WORK ITEM: Copy the records below word for word, leaving out the pictures.

[DATASET EXCERPTS Boundary: Start]

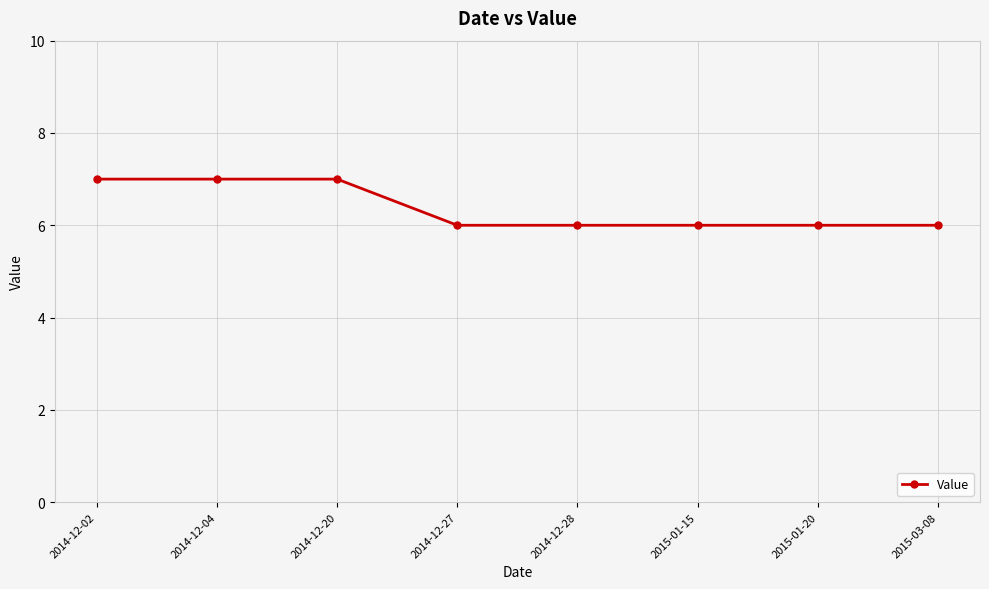

Reading right to left, what are all the values shown in this chart?

2015-03-08=6	2015-01-20=6	2015-01-15=6	2014-12-28=6	2014-12-27=6	2014-12-20=7	2014-12-04=7	2014-12-02=7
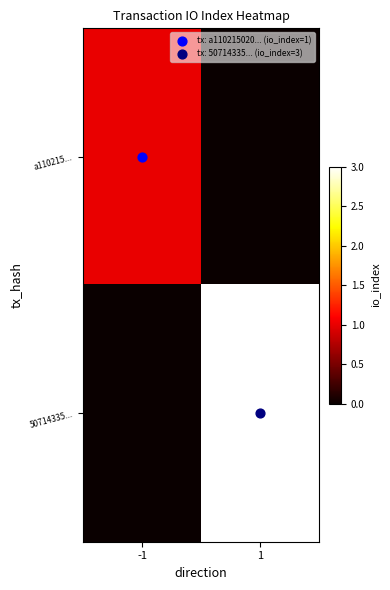

Which series has the widest spread of values?

50714335...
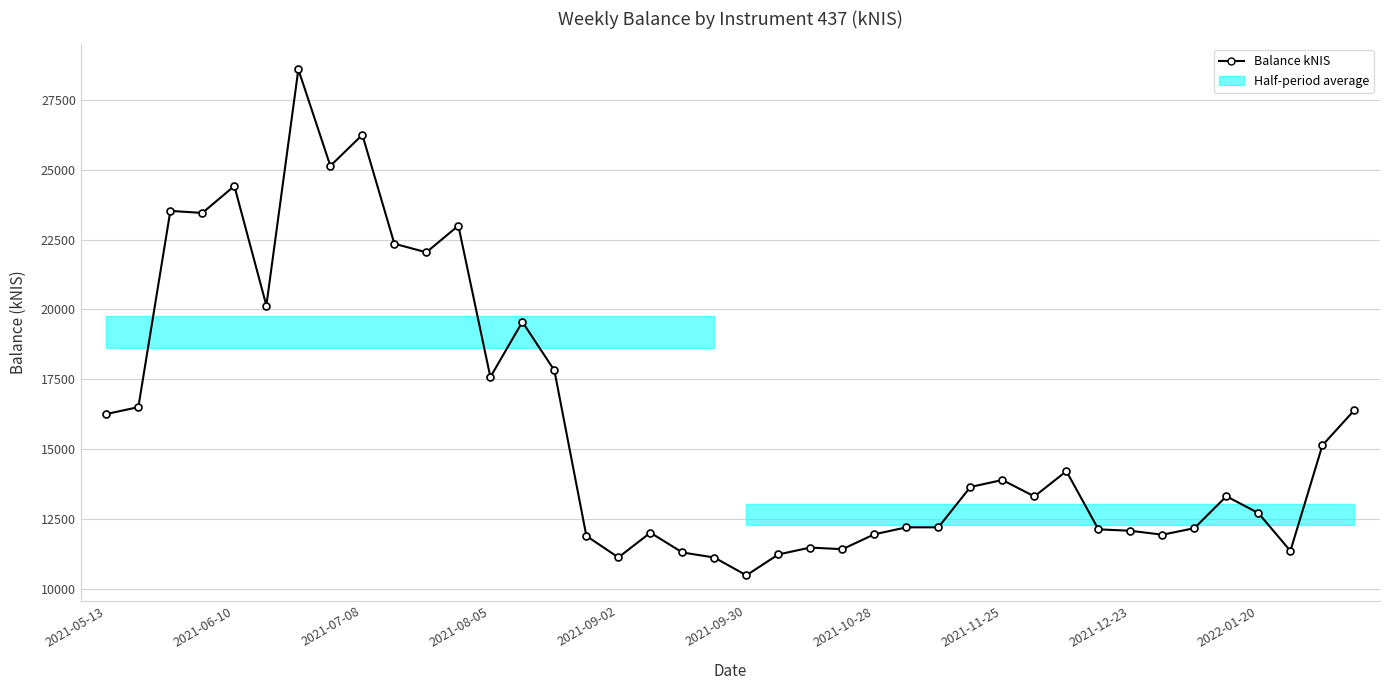

How many values are below 13640?

20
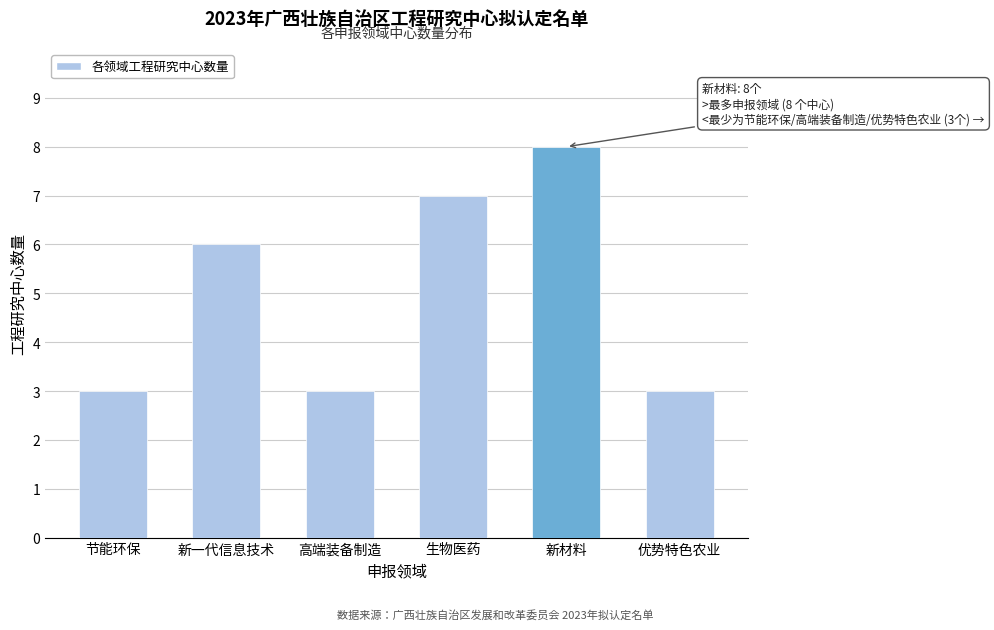

Reading right to left, what are all the values shown in this chart?

3	8	7	3	6	3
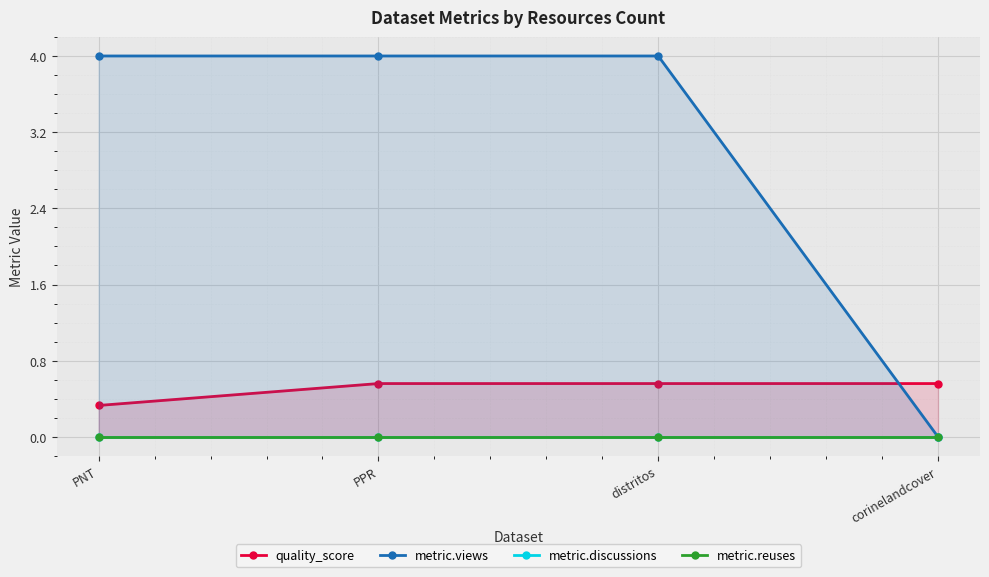

What are all the series names shown in the legend?

quality_score, metric.views, metric.discussions, metric.reuses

[DATASET EXCERPTS Boundary: End]

SOLVED PROBLEM:
Reading right to left, what are all the values shown in this chart?

2015-03-08=6	2015-01-20=6	2015-01-15=6	2014-12-28=6	2014-12-27=6	2014-12-20=7	2014-12-04=7	2014-12-02=7

Which series has the widest spread of values?

50714335...

How many values are below 13640?

20

Reading right to left, what are all the values shown in this chart?

3	8	7	3	6	3

What are all the series names shown in the legend?

quality_score, metric.views, metric.discussions, metric.reuses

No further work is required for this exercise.